The opening scenes of “The Lego Movie” introduces the audience to main character Emmet Brickowoski, an average construction worker who lives in a world where “everything is awesome.” The upbeat pop tune, sung by Tegan And Sara featuring the comedy trio The Lonely Island, sets the scene for an awesome Lego world.
“Everything is awesome, everything is cool when you’re part of a team/ Everything is awesome, when you’re living on a dream.”
Contrast that against a new campaign from Greenpeace. A piano plays slowly as scenes of Legos in a winter wonderland flash across the screen. There are polar bears, an Eskimo fishing and a hockey game. As the singer begins to say, “Everything is awesome,” the scenes depict a large oil operation. The sea oil rig strikes oil that slowly overtakes the once idyllic setting, including the main characters from “The Lego movie.” The rising oil consumes everything until all that is left is a white flag with the words “Shell” and the oil company’s yellow and green logo.
“Shell is polluting our kids’ imaginations,” reads the text to the left of the flag and pants to the right saying, “Tell Lego to end its partnership with Shell.” The campaign worked. Late last week the Danish toy company Lego announced that it was not renewing its contract with Shell. The previous partnership saw Lego toys bearing the Shell brand distributed in 26 countries. Greenpeace launched the campaign in July to urge Lego to put the environment ahead of its partnership.
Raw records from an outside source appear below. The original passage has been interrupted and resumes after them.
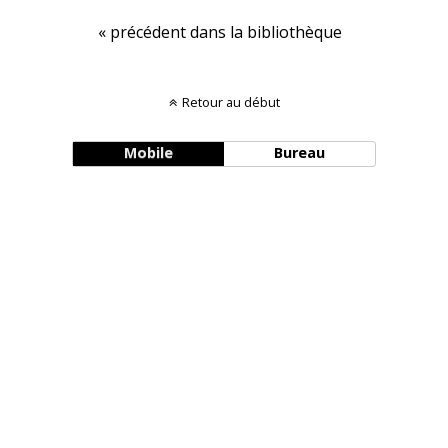
« précédent dans la bibliothèque
Retour au début
Mobile
Bureau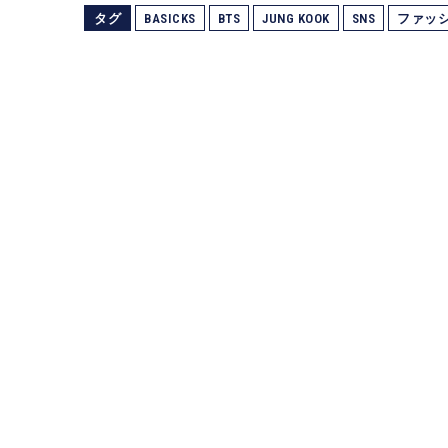
タグ
BASICKS
BTS
JUNG KOOK
SNS
ファッ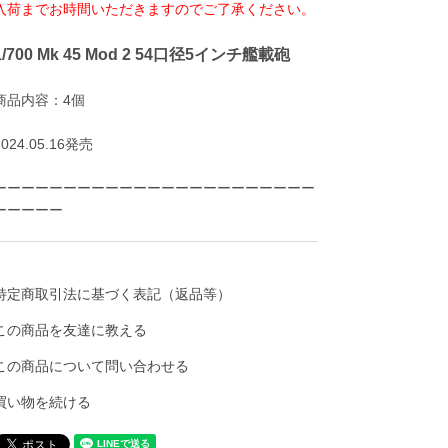
入荷までお時間いただきますのでご了承ください。
1/700 Mk 45 Mod 2 54口径5インチ艦載砲
商品内容：4個
2024.05.16発売
ーーーーーーーーーーーーーーーーーーーーーーー
ーーーーー
特定商取引法に基づく表記（返品等）
この商品を友達に教える
この商品について問い合わせる
買い物を続ける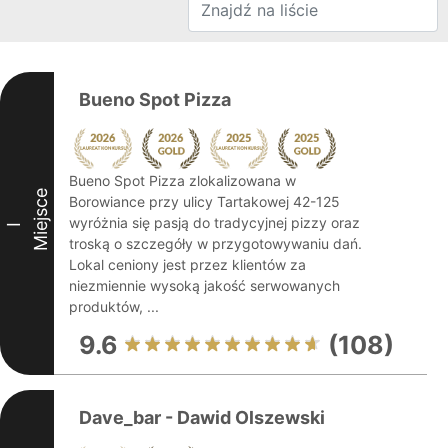
Bueno Spot Pizza
Bueno Spot Pizza zlokalizowana w
Miejsce
Borowiance przy ulicy Tartakowej 42-125
wyróżnia się pasją do tradycyjnej pizzy oraz
I
troską o szczegóły w przygotowywaniu dań.
Lokal ceniony jest przez klientów za
niezmiennie wysoką jakość serwowanych
produktów, ...
9.6
(108)
Dave_bar - Dawid Olszewski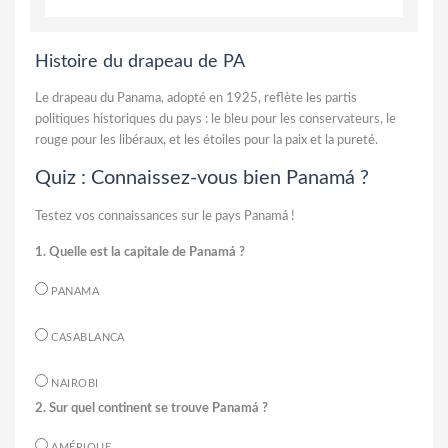
Histoire du drapeau de PA
Le drapeau du Panama, adopté en 1925, reflète les partis
politiques historiques du pays : le bleu pour les conservateurs, le
rouge pour les libéraux, et les étoiles pour la paix et la pureté.
Quiz : Connaissez-vous bien Panamá ?
Testez vos connaissances sur le pays Panamá !
1. Quelle est la capitale de Panamá ?
PANAMA
CASABLANCA
NAIROBI
2. Sur quel continent se trouve Panamá ?
AMÉRIQUE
“Climate change is an incredible threat facing all children around the world, but Shell is trying to hijack the magic of Lego to hide its role,” said an Duff, Greenpeace’s Arctic campaign team leader, at the time of the campaign’s launch. “It is using Lego to clean up its image and divert attention from its dangerous plans to raid the pristine Arctic for oil. And it’s exploiting kids’ love of their toys to build lifelong loyalty it doesn’t deserve. It’s time for Lego to finally pull the plug on this deal.”
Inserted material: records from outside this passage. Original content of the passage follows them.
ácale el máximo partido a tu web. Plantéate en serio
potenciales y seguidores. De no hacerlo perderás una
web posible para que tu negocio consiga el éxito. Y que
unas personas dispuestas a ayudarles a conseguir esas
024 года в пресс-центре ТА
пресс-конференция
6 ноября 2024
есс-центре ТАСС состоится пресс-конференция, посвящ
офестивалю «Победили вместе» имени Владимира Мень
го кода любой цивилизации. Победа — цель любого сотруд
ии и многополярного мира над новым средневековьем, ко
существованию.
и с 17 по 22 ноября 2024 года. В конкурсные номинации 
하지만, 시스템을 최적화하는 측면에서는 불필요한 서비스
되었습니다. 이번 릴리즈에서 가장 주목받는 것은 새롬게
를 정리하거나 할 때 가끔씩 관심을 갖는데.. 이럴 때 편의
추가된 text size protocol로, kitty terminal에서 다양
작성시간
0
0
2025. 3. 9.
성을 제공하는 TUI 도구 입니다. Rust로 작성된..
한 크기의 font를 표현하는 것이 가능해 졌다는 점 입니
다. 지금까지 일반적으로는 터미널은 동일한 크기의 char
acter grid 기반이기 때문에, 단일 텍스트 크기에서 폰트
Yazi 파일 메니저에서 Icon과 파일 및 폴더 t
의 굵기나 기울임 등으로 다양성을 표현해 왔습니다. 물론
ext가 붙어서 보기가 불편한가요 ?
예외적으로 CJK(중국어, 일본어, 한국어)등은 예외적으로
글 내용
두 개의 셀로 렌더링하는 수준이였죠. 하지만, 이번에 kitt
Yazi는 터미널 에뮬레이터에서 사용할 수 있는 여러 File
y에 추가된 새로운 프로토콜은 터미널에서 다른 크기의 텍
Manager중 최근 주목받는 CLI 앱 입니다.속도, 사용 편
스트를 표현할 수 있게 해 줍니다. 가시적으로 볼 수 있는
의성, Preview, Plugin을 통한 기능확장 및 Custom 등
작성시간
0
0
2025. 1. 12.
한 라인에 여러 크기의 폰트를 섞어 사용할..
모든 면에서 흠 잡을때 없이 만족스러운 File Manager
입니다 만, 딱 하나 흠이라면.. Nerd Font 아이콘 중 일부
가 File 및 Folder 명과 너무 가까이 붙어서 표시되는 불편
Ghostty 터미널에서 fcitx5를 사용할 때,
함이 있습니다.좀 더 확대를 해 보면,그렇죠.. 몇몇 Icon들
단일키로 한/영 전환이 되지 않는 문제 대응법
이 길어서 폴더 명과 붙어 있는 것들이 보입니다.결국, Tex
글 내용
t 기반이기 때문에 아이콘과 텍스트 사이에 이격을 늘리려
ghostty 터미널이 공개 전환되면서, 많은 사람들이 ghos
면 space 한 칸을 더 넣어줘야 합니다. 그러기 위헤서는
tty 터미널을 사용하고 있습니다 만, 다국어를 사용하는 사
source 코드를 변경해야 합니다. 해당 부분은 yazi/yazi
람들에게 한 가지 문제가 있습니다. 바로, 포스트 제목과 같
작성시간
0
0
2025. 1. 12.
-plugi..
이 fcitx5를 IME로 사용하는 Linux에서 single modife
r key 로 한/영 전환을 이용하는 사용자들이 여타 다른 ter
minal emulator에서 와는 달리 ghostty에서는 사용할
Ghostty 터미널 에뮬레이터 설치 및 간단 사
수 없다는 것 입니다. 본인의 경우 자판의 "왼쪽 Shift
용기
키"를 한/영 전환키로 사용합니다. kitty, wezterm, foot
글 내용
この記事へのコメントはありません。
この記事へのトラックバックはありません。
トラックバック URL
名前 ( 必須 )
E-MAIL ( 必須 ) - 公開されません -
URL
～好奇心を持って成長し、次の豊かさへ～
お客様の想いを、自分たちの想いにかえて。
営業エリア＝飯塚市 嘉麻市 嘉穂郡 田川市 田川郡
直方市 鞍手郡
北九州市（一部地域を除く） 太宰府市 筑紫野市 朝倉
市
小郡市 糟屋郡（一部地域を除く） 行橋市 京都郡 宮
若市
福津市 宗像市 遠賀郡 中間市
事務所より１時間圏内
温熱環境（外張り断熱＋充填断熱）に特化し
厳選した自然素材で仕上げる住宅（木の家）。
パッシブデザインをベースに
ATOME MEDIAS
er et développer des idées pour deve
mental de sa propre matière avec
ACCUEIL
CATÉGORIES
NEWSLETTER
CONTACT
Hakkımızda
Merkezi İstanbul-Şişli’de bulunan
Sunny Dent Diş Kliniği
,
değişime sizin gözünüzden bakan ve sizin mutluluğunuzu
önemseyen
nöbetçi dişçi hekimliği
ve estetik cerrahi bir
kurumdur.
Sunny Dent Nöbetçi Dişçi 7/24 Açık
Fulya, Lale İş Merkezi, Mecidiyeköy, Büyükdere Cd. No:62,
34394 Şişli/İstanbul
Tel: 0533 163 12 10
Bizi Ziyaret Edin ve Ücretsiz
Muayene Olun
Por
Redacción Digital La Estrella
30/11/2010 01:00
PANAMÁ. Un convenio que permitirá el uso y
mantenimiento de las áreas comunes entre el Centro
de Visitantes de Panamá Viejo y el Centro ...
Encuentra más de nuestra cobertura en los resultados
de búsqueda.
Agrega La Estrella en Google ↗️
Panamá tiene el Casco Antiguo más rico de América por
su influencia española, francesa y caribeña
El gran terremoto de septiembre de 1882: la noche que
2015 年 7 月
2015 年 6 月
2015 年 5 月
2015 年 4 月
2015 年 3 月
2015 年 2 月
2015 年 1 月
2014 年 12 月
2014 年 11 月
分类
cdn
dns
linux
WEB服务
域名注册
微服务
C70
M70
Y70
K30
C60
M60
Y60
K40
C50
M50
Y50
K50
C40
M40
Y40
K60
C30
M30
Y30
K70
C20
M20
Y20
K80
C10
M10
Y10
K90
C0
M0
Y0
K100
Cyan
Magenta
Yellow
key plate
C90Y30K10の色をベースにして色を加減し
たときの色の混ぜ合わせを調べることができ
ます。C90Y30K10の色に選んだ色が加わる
Greenpeace appealed to Lego’s environmental streak. The company said 90 percent of its materials are recycled and its overall energy efficiency improved by one-third in the past five years. Greenpeace reasoned that the damaging oil drilling undertaken by Shell does not fit with Lego’s image.
Oil companies have increasingly turned to the Arctic as a source for the valuable commodity. Estimates put 90 billion barrels of oil in the region. Greenpeace is critical of the oil rush because of the spills that have taken place in the past three years. That is in addition to other damaged caused by the drilling, such as moving and melting icebergs. “If we let them do this, a catastrophic oil spill is just a matter of time. We’ve seen the extreme damage caused by the Exxon Valdez and Deepwater Horizon disasters – we cannot let this happen in the Arctic,” according to the campaign website.
The 3-months-long press against Lego proved a success. More than 1 million people joined the campaign, emailing the toy company to end its relationship with Shell. Lego relented to pressure by announcing it was not going to renew its contract with Shell. When its current contract expires is unknown, but it is a victory for Greenpeace; albeit one that left Lego with a sour taste in its mouth.
“As we have stated before, we firmly believe Greenpeace ought to have a direct conversation with Shell. The Lego brand, and everyone who enjoys creative play, should never have become part of Greenpeace’s dispute with Shell,” said Lego in its official statement announcing the end of its Shell partnership. That stands in contrast with the buoyant feelings expressed by Greenpeace. “We’re super happy Lego has finally decided to do the right thing. It’s a massive victory for the million people globally who called on Lego to stop helping Shell look like a responsible and caring company – rather than a driller intent on exploiting the melting Arctic for more oil,” said the environmental activists.
While both Lego and Greenpeace do not see eye-to-eye on how the campaign went, the bottom line is that Lego will soon no longer affiliate itself with Shell. Greenpeace got what it wanted.